一般的な電動車椅子に使われているジョイスティックは、指で車椅子を操作できるため、非常に多くの症例をカバーできるデバイスだ。だが高齢者にはなじみが薄く操作に直感性がない。JWスウィングは操作は通常同様ハンドリム操作で、そのまま使えることが大きな利点だと考えているという。鈴木氏は「移動は手段。移動自体に苦労することがあってはいけない移動に苦労している方は是非使ってその先の生活を楽しんで頂きたい」と語り、「目が悪い人が眼鏡をかけるくらいの気安さで使ってほしい」と述べた。
試乗会
記者会見後には、記者たちによる屋外での試乗会も行なわれ、ゆるいスロープと平坦な道を走行した。車椅子に座ってからロックを外し、右側の電源を入れる。そのあとは通常の車椅子同様、ハンドリムを使って手で漕いでいく。初期設定ではアシスト力が弱に設定されていたが、左側のボタンを押すと、アシスト力が倍くらいになり、一気にスイスイと進むようになった。1度すっと漕ぐだけで、スーッと進んでいく。馴れてないので、狭い空間だと少し困るくらいだ。

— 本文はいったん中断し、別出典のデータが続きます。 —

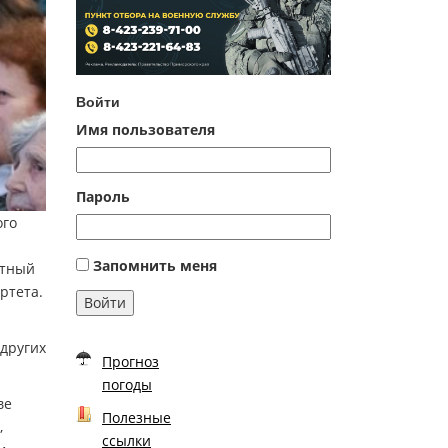
Войти
Имя пользователя
Пароль
ого
Запомнить меня
атный
ртета.
Войти
 других
Прогноз
погоды
ве
Полезные
,
ссылки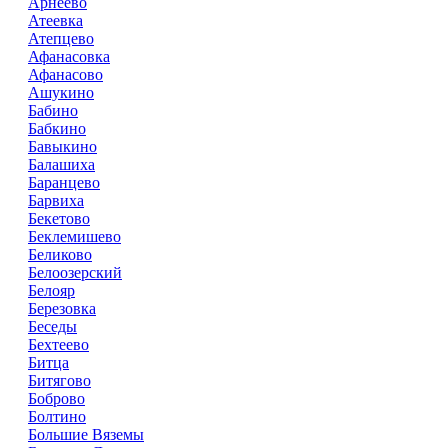
Арнеево
Атеевка
Атепцево
Афанасовка
Афанасово
Ашукино
Бабино
Бабкино
Бавыкино
Балашиха
Баранцево
Барвиха
Бекетово
Беклемишево
Беликово
Белоозерский
Белояр
Березовка
Беседы
Бехтеево
Битца
Битягово
Боброво
Болтино
Большие Вяземы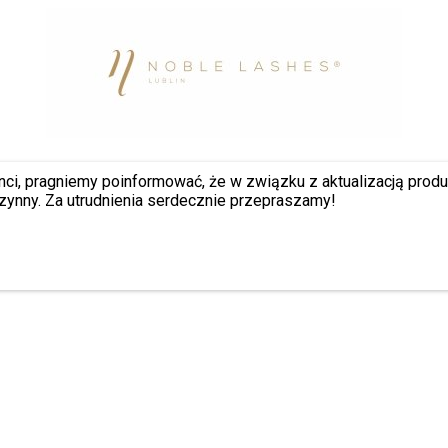
nci, pragniemy poinformować, że w związku z aktualizacją prod
zynny. Za utrudnienia serdecznie przepraszamy!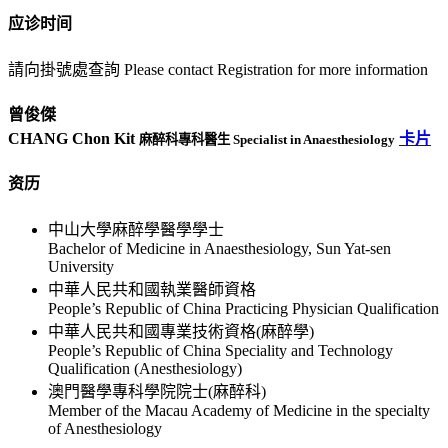
应诊时间
請向掛號處查詢 Please contact Registration for more information
曾俊傑
CHANG Chon Kit
卡片
麻醉科專科醫生 Specialist in Anaesthesiology
资历
中山大學麻醉學醫學學士
Bachelor of Medicine in Anaesthesiology, Sun Yat-sen
University
中華人民共和國執業醫師資格
People’s Republic of China Practicing Physician Qualification
中華人民共和國專業技術資格(麻醉學)
People’s Republic of China Speciality and Technology
Qualification (Anesthesiology)
澳門醫學專科學院院士(麻醉科)
Member of the Macau Academy of Medicine in the specialty
of Anesthesiology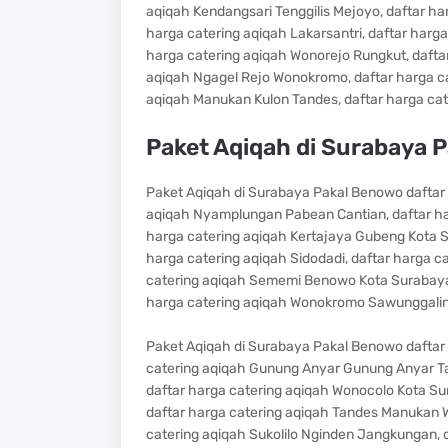
aqiqah Kendangsari Tenggilis Mejoyo, daftar 
harga catering aqiqah Lakarsantri, daftar ha
harga catering aqiqah Wonorejo Rungkut, dafta
aqiqah Ngagel Rejo Wonokromo, daftar harga c
aqiqah Manukan Kulon Tandes, daftar harga ca
Paket Aqiqah di Surabaya 
Paket Aqiqah di Surabaya Pakal Benowo daftar h
aqiqah Nyamplungan Pabean Cantian, daftar ha
harga catering aqiqah Kertajaya Gubeng Kota S
harga catering aqiqah Sidodadi, daftar harga 
catering aqiqah Sememi Benowo Kota Surabaya,
harga catering aqiqah Wonokromo Sawunggalin
Paket Aqiqah di Surabaya Pakal Benowo daftar
catering aqiqah Gunung Anyar Gunung Anyar Ta
daftar harga catering aqiqah Wonocolo Kota Su
daftar harga catering aqiqah Tandes Manukan W
catering aqiqah Sukolilo Nginden Jangkungan, d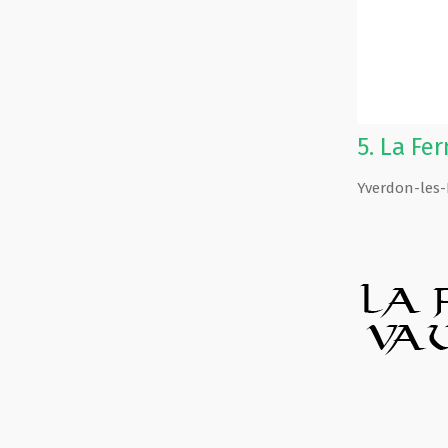
5.
La Fe
Yverdon-les-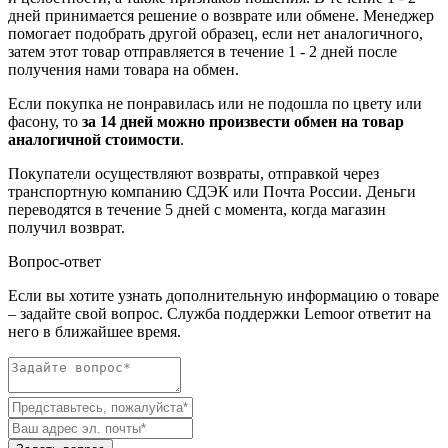
дней принимается решение о возврате или обмене. Менеджер
помогает подобрать другой образец, если нет аналогичного,
затем этот товар отправляется в течение 1 - 2 дней после
получения нами товара на обмен.
Если покупка не понравилась или не подошла по цвету или
фасону, то
за 14 дней можно произвести обмен на товар
аналогичной стоимости
.
Покупатели осуществляют возвраты, отправкой через
транспортную компанию СДЭК или Почта России. Деньги
переводятся в течение 5 дней с момента, когда магазин
получил возврат.
Вопрос-ответ
Если вы хотите узнать дополнительную информацию о товаре
– задайте свой вопрос. Служба поддержки Lemoor ответит на
него в ближайшее время.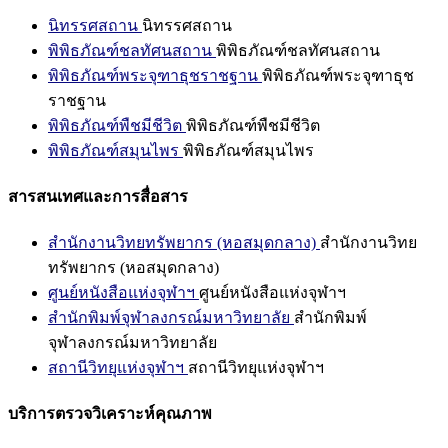
นิทรรศสถาน
นิทรรศสถาน
พิพิธภัณฑ์ชลทัศนสถาน
พิพิธภัณฑ์ชลทัศนสถาน
พิพิธภัณฑ์พระจุฑาธุชราชฐาน
พิพิธภัณฑ์พระจุฑาธุช
ราชฐาน
พิพิธภัณฑ์พืชมีชีวิต
พิพิธภัณฑ์พืชมีชีวิต
พิพิธภัณฑ์สมุนไพร
พิพิธภัณฑ์สมุนไพร
สารสนเทศและการสื่อสาร
สำนักงานวิทยทรัพยากร (หอสมุดกลาง)
สำนักงานวิทย
ทรัพยากร (หอสมุดกลาง)
ศูนย์หนังสือแห่งจุฬาฯ
ศูนย์หนังสือแห่งจุฬาฯ
สำนักพิมพ์จุฬาลงกรณ์มหาวิทยาลัย
สำนักพิมพ์
จุฬาลงกรณ์มหาวิทยาลัย
สถานีวิทยุแห่งจุฬาฯ
สถานีวิทยุแห่งจุฬาฯ
บริการตรวจวิเคราะห์คุณภาพ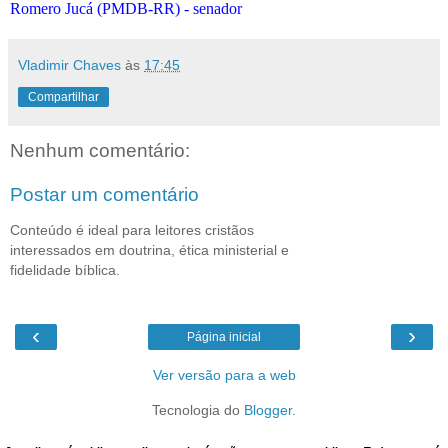
Romero Jucá (PMDB-RR) - senador
Vladimir Chaves
às
17:45
Compartilhar
Nenhum comentário:
Postar um comentário
Conteúdo é ideal para leitores cristãos
interessados em doutrina, ética ministerial e
fidelidade bíblica.
‹
›
Página inicial
Ver versão para a web
Tecnologia do
Blogger
.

しばらく動かしているとだんだんコツが飲み込めてくる。例えば各々の車輪を逆回転させればその場でギュルッと旋回することもできる。逆回転させてもアシスト力が効いているのが分かる。なるほどこんな形かと思った。製品自体は高齢者を想定しているのでそんなに激しい動きをすることはないのだが、インターフェイスが自分自身の動きと力なのですぐに使い方自体は理解できる。
パワーは機械がアシスト、制御は人間が行なう、そのための細かい計算にコンピュテーションパワーが活かされるという形は、今後もさまざまな場面で使われていくと思う。電動アシストは人の力と機械の力の合力で仕事をする仕組みだ。インターフェイスとしては人の動きそのものが入力であり、人はその動きのまま出力結果を身体で感じる。どれだけナチュラルに人が感じられるように力を出力するかがキーテクノロジーである。冒頭で車椅子は一種のパワードスーツだと言ったが、今後実際にいわゆるパワードスーツが普及し始めるときにも、既に歴史も深まりつつある電動アシスト自転車や車椅子は、その非常に良い先例となるに違いない。
なお「JWスウィング」は、4月17日(木)からインテックス大阪(大阪市住之江区)で行なわれる「バリアフリー2014」と、同じく4月19日(土)からTRC東京流通センター(大田区平和島)で開催の「第13回子どもの福祉用具展2014」にて展示・試乗が行なわれる。